Assignment ▸ The answer should be an exact copy of the lines from the line with "The green reconstruction" through the last line of the entries, and no other lines.

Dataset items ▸
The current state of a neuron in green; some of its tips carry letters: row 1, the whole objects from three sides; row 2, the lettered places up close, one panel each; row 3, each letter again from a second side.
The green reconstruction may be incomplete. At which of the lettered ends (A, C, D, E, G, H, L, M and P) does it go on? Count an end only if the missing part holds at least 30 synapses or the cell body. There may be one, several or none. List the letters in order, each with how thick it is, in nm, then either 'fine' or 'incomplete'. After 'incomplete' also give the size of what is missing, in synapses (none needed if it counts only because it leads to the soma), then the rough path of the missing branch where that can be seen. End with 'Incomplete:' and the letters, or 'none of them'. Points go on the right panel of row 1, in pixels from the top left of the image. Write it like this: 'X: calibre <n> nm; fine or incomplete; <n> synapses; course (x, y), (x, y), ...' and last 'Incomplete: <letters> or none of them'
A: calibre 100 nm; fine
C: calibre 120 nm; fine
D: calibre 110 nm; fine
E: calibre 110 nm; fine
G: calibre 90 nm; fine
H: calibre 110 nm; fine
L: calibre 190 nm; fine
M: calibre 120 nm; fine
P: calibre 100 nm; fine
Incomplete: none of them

Written response ▸
The green reconstruction may be incomplete. At which of the lettered ends (A, C, D, E, G, H, L, M and P) does it go on? Count an end only if the missing part holds at least 30 synapses or the cell body. There may be one, several or none. List the letters in order, each with how thick it is, in nm, then either 'fine' or 'incomplete'. After 'incomplete' also give the size of what is missing, in synapses (none needed if it counts only because it leads to the soma), then the rough path of the missing branch where that can be seen. End with 'Incomplete:' and the letters, or 'none of them'. Points go on the right panel of row 1, in pixels from the top left of the image. Write it like this: 'X: calibre <n> nm; fine or incomplete; <n> synapses; course (x, y), (x, y), ...' and last 'Incomplete: <letters> or none of them'
A: calibre 100 nm; fine
C: calibre 120 nm; fine
D: calibre 110 nm; fine
E: calibre 110 nm; fine
G: calibre 90 nm; fine
H: calibre 110 nm; fine
L: calibre 190 nm; fine
M: calibre 120 nm; fine
P: calibre 100 nm; fine
Incomplete: none of them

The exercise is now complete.